## Your goal
Each line below must be reproduced exactly as it stands. Pictures stay out of the copy.

Top of Provided material

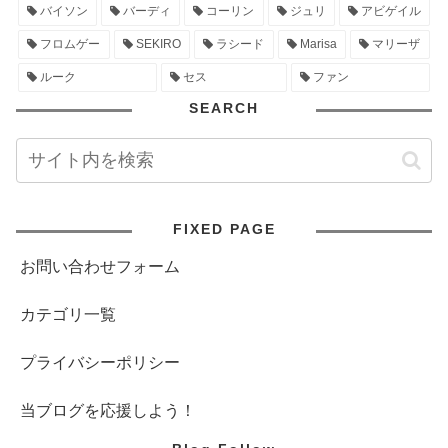
バイソン
バーディ
コーリン
ジュリ
アビゲイル
フロムゲー
SEKIRO
ラシード
Marisa
マリーザ
ルーク
セス
ファン
SEARCH
FIXED PAGE
お問い合わせフォーム
カテゴリ一覧
プライバシーポリシー
当ブログを応援しよう！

Bottom of Provided material

## Exercise response
バイソン
バーディ
コーリン
ジュリ
アビゲイル
フロムゲー
SEKIRO
ラシード
Marisa
マリーザ
ルーク
セス
ファン
SEARCH
FIXED PAGE
お問い合わせフォーム
カテゴリ一覧
プライバシーポリシー
当ブログを応援しよう！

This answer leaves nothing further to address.